[ABOUT THIS EXERCISE]
Rewrite the lines below with "Gadgets" in place of "Widgets" and everything else unchanged. Leave out the pictures.

[INPUT FOR THIS TASK]
....

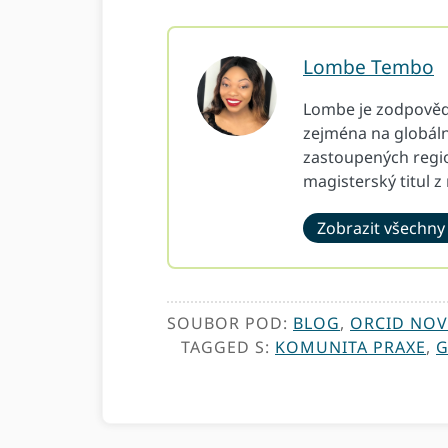
Lombe Tembo
Lombe je zodpovědn
zejména na globální
zastoupených regio
magisterský titul z
Zobrazit všechny
SOUBOR POD:
BLOG
,
ORCID NOV
TAGGED S:
KOMUNITA PRAXE
,
G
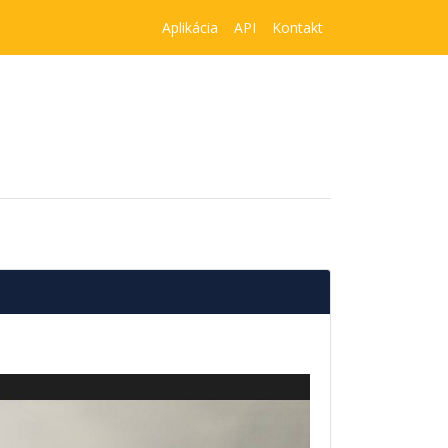
Aplikácia
API
Kontakt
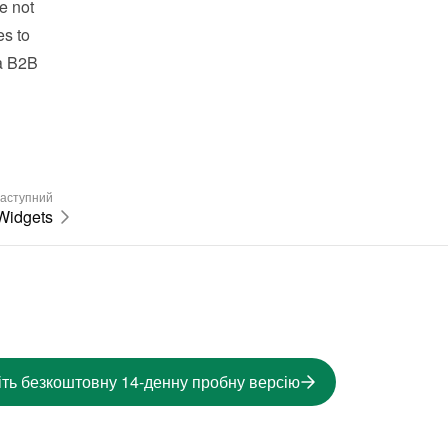
 not 
s to 
a B2B 
аступний
Widgets
іть безкоштовну 14-денну пробну версію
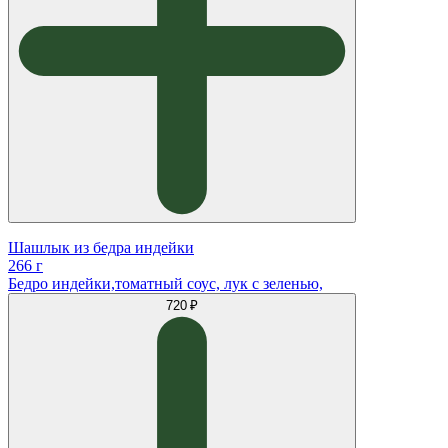
Шашлык из бедра индейки
266 г
Бедро индейки,томатный соус, лук с зеленью,
720 ₽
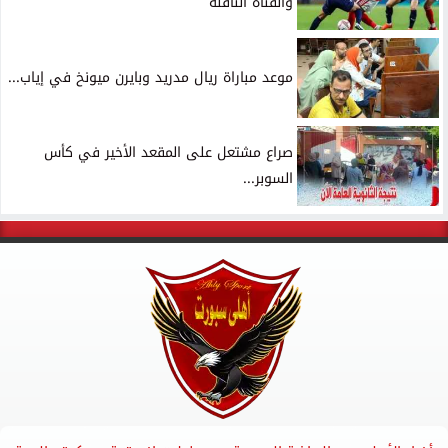
والقناة الناقلة
موعد مباراة ريال مدريد وبايرن ميونخ في إياب...
صراع مشتعل على المقعد الأخير في كأس
السوبر...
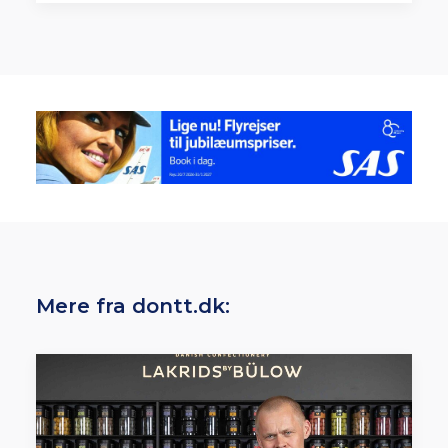
Mere fra dontt.dk:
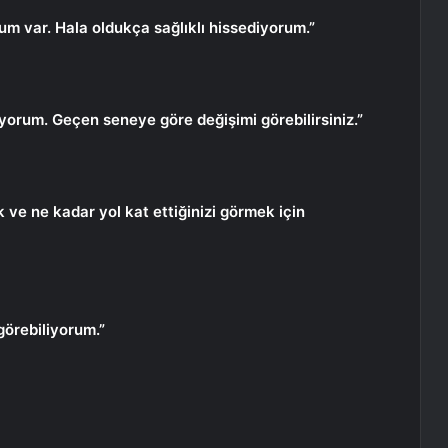
m var. Hala oldukça sağlıklı hissediyorum.”
iyorum. Geçen seneye göre değişimi görebilirsiniz.”
k ve ne kadar yol kat ettiğinizi görmek için
görebiliyorum.”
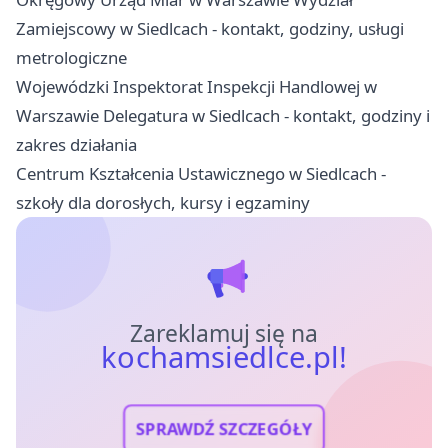
Zamiejscowy w Siedlcach - kontakt, godziny, usługi
metrologiczne
Wojewódzki Inspektorat Inspekcji Handlowej w
Warszawie Delegatura w Siedlcach - kontakt, godziny i
zakres działania
Centrum Kształcenia Ustawicznego w Siedlcach -
szkoły dla dorosłych, kursy i egzaminy
Zareklamuj się na
kochamsiedlce.pl!
SPRAWDŹ SZCZEGÓŁY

....

[ANSWER TO THIS PROBLEM]
Lombe Tembo
Lombe je zodpovědn
zejména na globální
zastoupených regio
magisterský titul z
Zobrazit všechny
SOUBOR POD:
BLOG
,
ORCID NOV
TAGGED S:
KOMUNITA PRAXE
,
G
Aplikácia
API
Kontakt
 not 
s to 
a B2B 
аступний
Gadgets
іть безкоштовну 14-денну пробну версію
Шашлык из бедра индейки
266 г
Бедро индейки,томатный соус, лук с зеленью,
720 ₽
والقناة الناقلة
موعد مباراة ريال مدريد وبايرن ميونخ في إياب...
صراع مشتعل على المقعد الأخير في كأس
السوبر...
Mere fra dontt.dk:
m var. Hala oldukça sağlıklı hissediyorum.”
iyorum. Geçen seneye göre değişimi görebilirsiniz.”
k ve ne kadar yol kat ettiğinizi görmek için
görebiliyorum.”
Zamiejscowy w Siedlcach - kontakt, godziny, usługi
metrologiczne
Wojewódzki Inspektorat Inspekcji Handlowej w
Warszawie Delegatura w Siedlcach - kontakt, godziny i
zakres działania
Centrum Kształcenia Ustawicznego w Siedlcach -
szkoły dla dorosłych, kursy i egzaminy
Zareklamuj się na
kochamsiedlce.pl!
SPRAWDŹ SZCZEGÓŁY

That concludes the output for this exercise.